Arthur blinked as he looked at Gaius. Who nodded his head at the creature behind Arthur.

"And that one?"

This one was presumably stuffed and mounted. The taxidermist that had done it must have had a field day. Arthur looked at the carefully constructed beast, the golden fur that ran over the well muscled body, the wings that were suspended by wires, and the head, at odds with the body but seeming to fit on it. The neck feathers spread out down the shoulders, but at the tips they turned to fur, melding into the feline structure.

"Cats appear to be a theme here, same body, and the wings, but head of a bird? Is this another curse or something?"

"No, that is a griffin."

"Is it human?" Arthur asked.

"No, it's unrelated to anything, although does hold cat and bird DNA within the structure. Although not exactly in the way that you would expect," Gaius mused. "Griffins are quite nasty creatures, very predatory, and they do eat their kills."

"Yuk!" Arthur said. He sat up and looked at the beast and then turned to regard the skeleton behind him. "Was that what the curse was about then? Were they trying to turn her into a griffin?"

"No, but the two creatures are related, I'd presumed so anyway. The griffin is a creature of magic, the bastet is something conjured from magic. I can't rule out that perhaps the bastet is based on the griffin but both are their own creatures."

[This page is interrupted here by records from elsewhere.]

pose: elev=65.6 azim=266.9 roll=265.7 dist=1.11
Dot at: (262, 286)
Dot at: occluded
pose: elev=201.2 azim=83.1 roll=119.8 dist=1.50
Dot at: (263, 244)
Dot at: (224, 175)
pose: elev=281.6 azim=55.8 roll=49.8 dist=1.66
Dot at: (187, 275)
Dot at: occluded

Arthur was listening to Gaius, suddenly aware that no one else was contributing to the conversation. They all appeared to be listening to him intently. Arthur's breath hitched and he spat a small amount of cola back into the can.

"Oh shit! That's not why you are interested in me is it? As if I don't get enough to worry about, now I might have a sexually transmitted curse!"

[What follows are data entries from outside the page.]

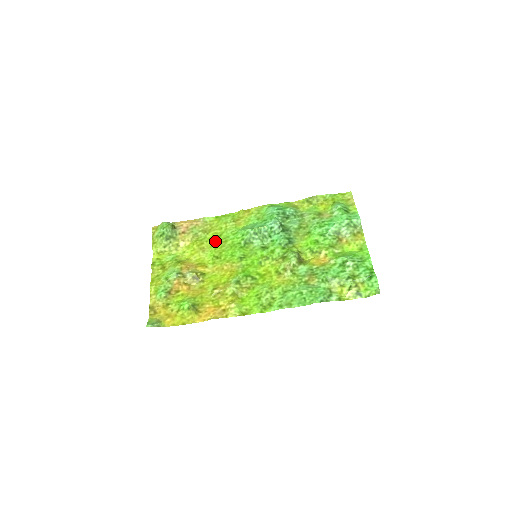
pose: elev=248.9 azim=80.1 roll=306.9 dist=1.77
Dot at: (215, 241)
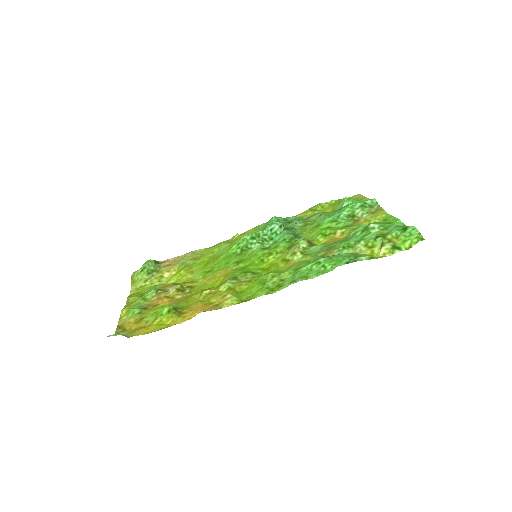
Dot at: (206, 262)
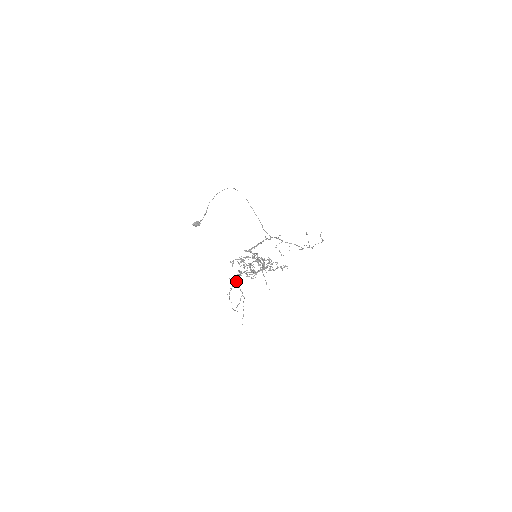
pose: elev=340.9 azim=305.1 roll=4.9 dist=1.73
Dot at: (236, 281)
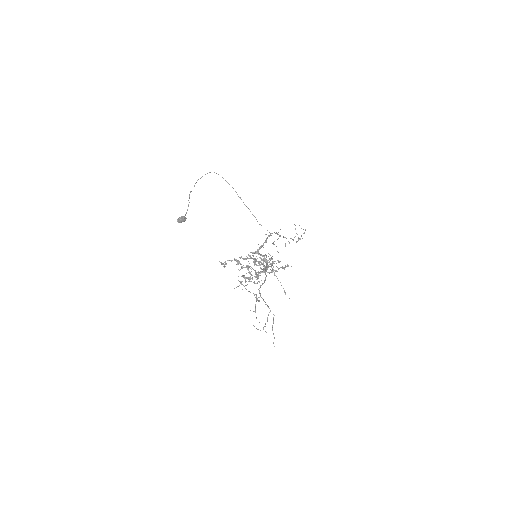
Dot at: (260, 294)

Gwaine chortled with laughter. "Oh, I know a few people that would enjoy that thought."

Merlin smacked him on the arm, glaring at him in disapproval. "Shut up!"

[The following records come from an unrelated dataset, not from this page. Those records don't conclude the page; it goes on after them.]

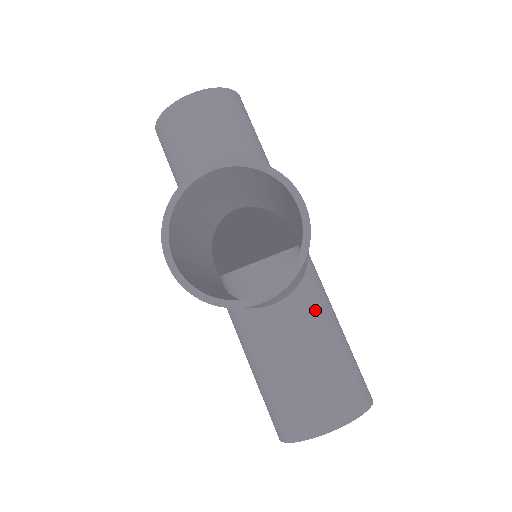
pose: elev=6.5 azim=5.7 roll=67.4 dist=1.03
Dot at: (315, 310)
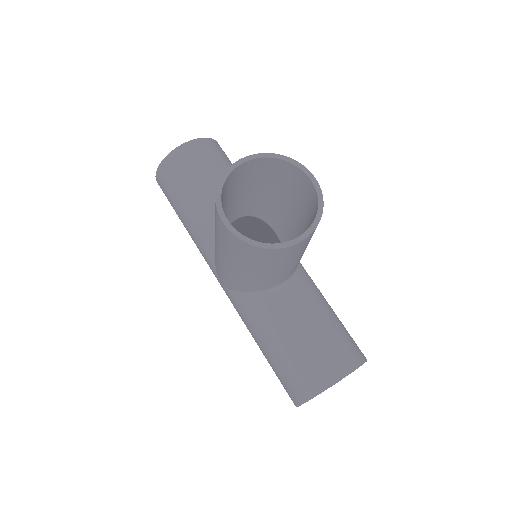
Dot at: (311, 288)
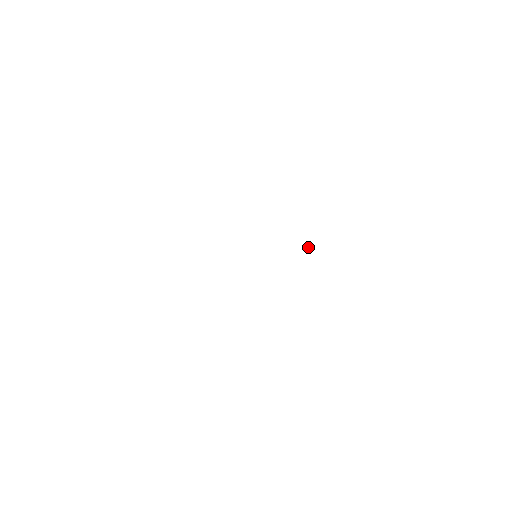
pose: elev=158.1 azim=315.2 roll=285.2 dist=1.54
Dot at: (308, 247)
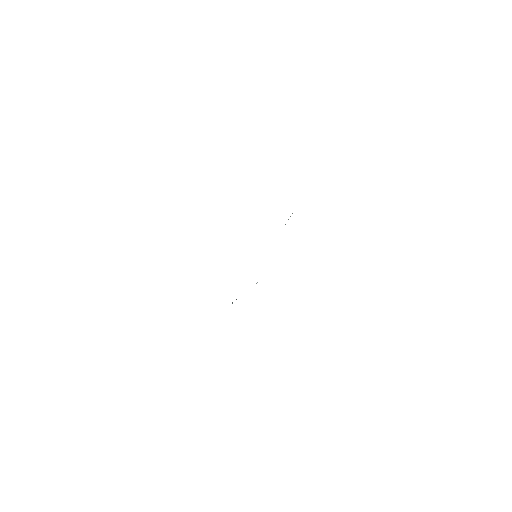
Dot at: occluded
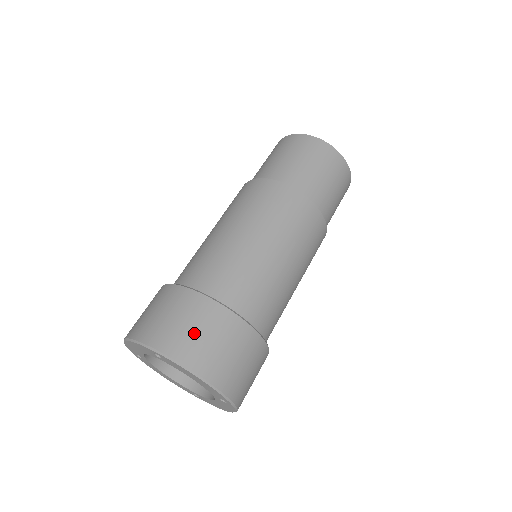
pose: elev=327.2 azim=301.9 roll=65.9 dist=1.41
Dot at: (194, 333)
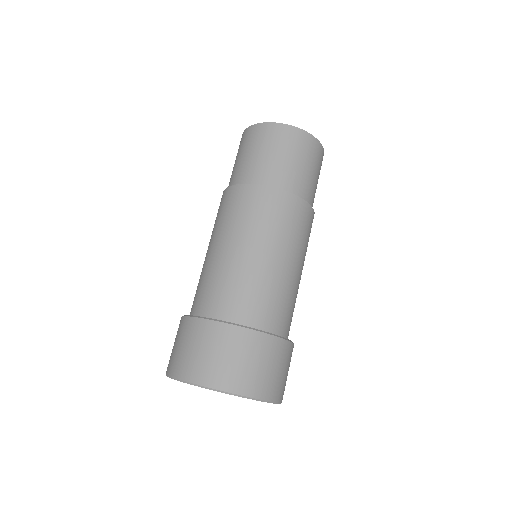
Dot at: (216, 358)
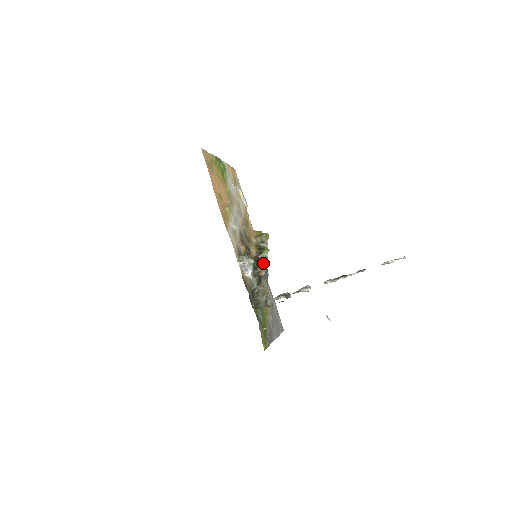
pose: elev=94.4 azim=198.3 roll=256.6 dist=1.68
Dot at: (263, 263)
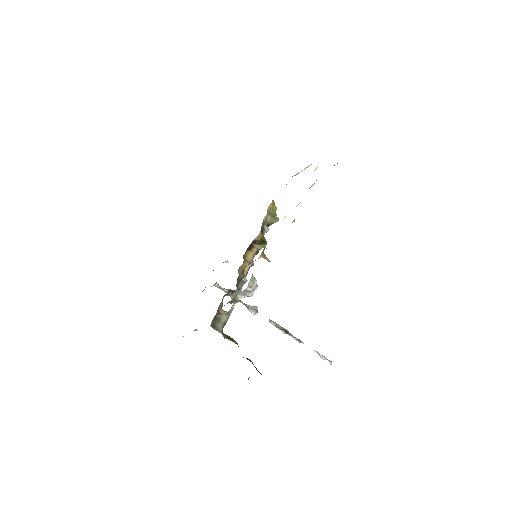
Dot at: (251, 257)
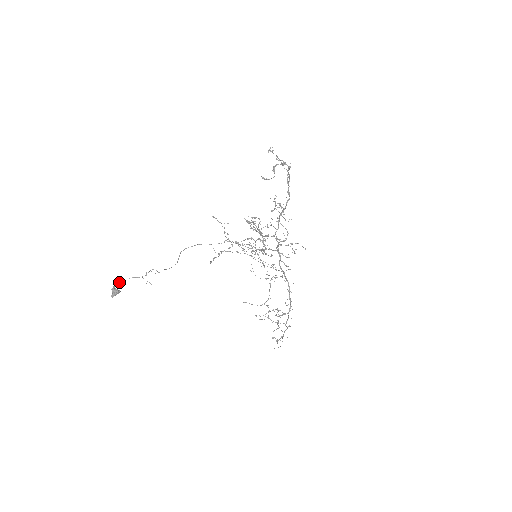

That probably had no affect on Gwaine. He simply refused to be bothered. Since Merlin didn't looked to worried either Arthur figured it was just Gwaine's normal behaviour. Plus Arthur was starting to realise however much Gwaine dug at him, he only meant it because of Merlin. There was a subtle warning to it that told Arthur that Merlin was Gwaine's. He had looked after him for so long, they had been together for years and loved each other. Arthur had seen enough to know that, but experience made it difficult. Gwaine had probably been about a bit, however young he was, but Merlin had been younger still. Although he said Gwaine was the only person he wanted to be with, curiosity probably roused in him. Gwaine saw the threat, in Merlin wanting to stretch his wings, just because he wanted to, because he had never done so before. The worst part was, Gwaine probably understood the need, but that didn't stop him being pole-axed with emotion.

"No," Morgana said. "They are creatures of magic. Merlin is also."

"He's not a creature though, is he?"

"Yes," Morgana said. "He is, why can you not see a human being as a creature."

"I can," Arthur said. "I often get seen as less than that. So, you have a collection of freaky animals, some more over there I presume," Arthur pointed to the darkened room beyond an archway.

"And Merlin, who does stuff… best explanation I can think of, and you lot also hunted me down. I might apparently be your son, but I also guess I'm relevant."

"Yes, you are," Uther snarled.

"Why?"

"Magic was pushed from this realm, slowly and surely, but it is a force that exists in this world. It can be seen as energy, but only certain people hold the key to it," Gaius said.

"Like Merlin."

"Merlin is the ultimate key, he needs protecting as much as he is necessary for this," Uther said. "You are the same."

"What the hell do I have to do with it?" Arthur asked, taking a swig of cola. He regretted it a moment later as Uther glared at him steadily.

"Because you are King Arthur. The Once, and Future, King."

Arthur spat his drink across the carpet.